### COMPITO ASSEGNATO
Secondo il brano sul catasto, che cosa spinge a fare la Commissione al governo Meloni?

### BRANO DI TESTO
____

Nell’ambito del Patto di stabilità dell’Unione europea c’è una sorpresina proco gradita per i proprietari di casa, che in Italia sono per oltre l’80%: la Commissione, per “aiutare” l’Italia a rientrare all’interno dei parametri del debito, “spinge” il governo Meloni ad attuare la revisione del catasto degli immobili per adeguarlo ai valori di mercato, trasformandola in una stangata sulla casa.

Se la propostaconsigliata” dalla Commissione andasse per il buon verso, cosa che nei decenni trascorsi ai governi precedenti non è mai riuscita nonostante la buona volontà dei vari Letta, Renzi, Draghi e compagnia governativa, per i proprietari di casa italiani, specie per coloro che ne possiedono più d’una, sarebbe all’insegna di rincari consistenti, perché i valori degli immobili cui sono iscritti al catasto sono in molti casi decisamente inadeguati, ben inferiori a quelli di mercato.

____

### DATI FORNITI
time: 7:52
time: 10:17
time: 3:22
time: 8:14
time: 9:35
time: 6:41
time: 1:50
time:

____

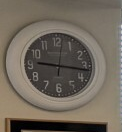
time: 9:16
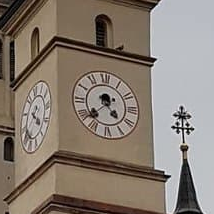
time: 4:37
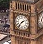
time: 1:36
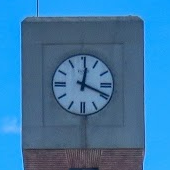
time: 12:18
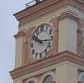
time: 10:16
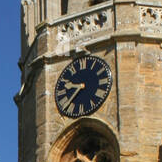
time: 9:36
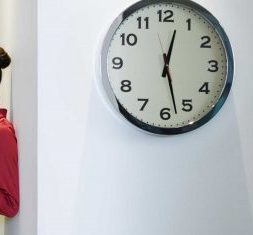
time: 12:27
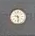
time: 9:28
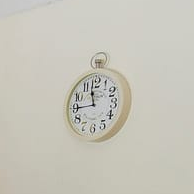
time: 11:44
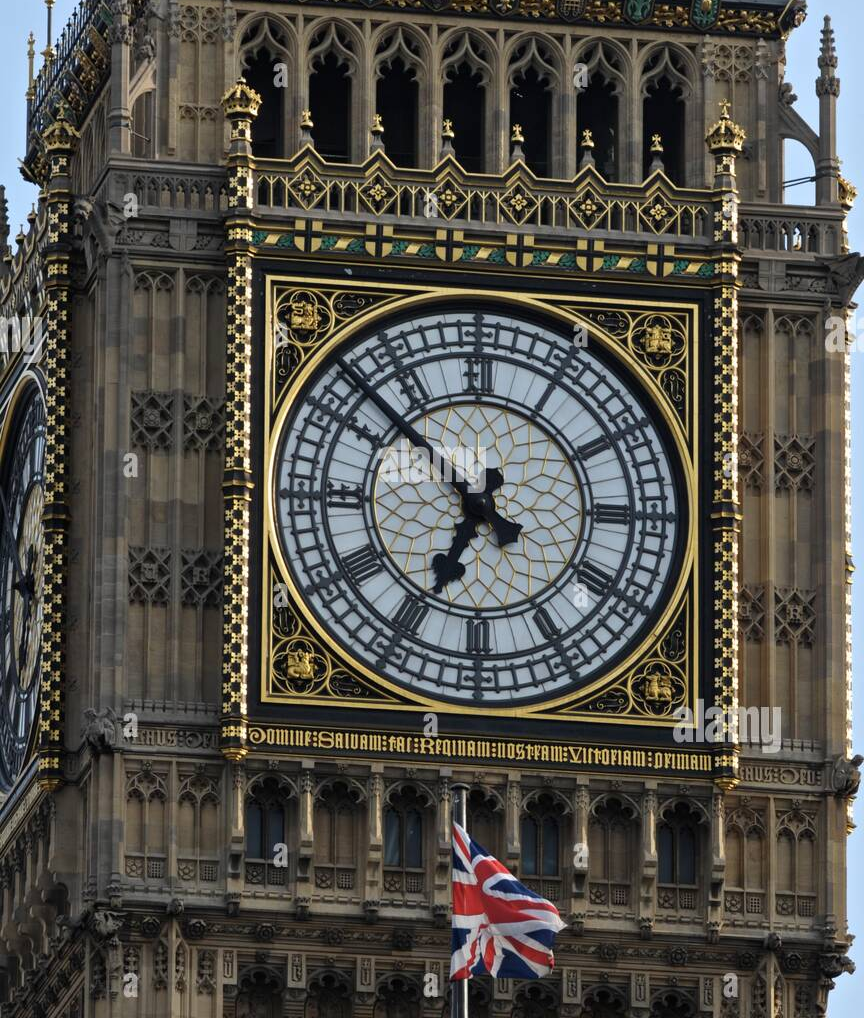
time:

____

### ESERCIZIO SVOLTO
Ad attuare la revisione del catasto degli immobili per adeguarlo ai valori di mercato.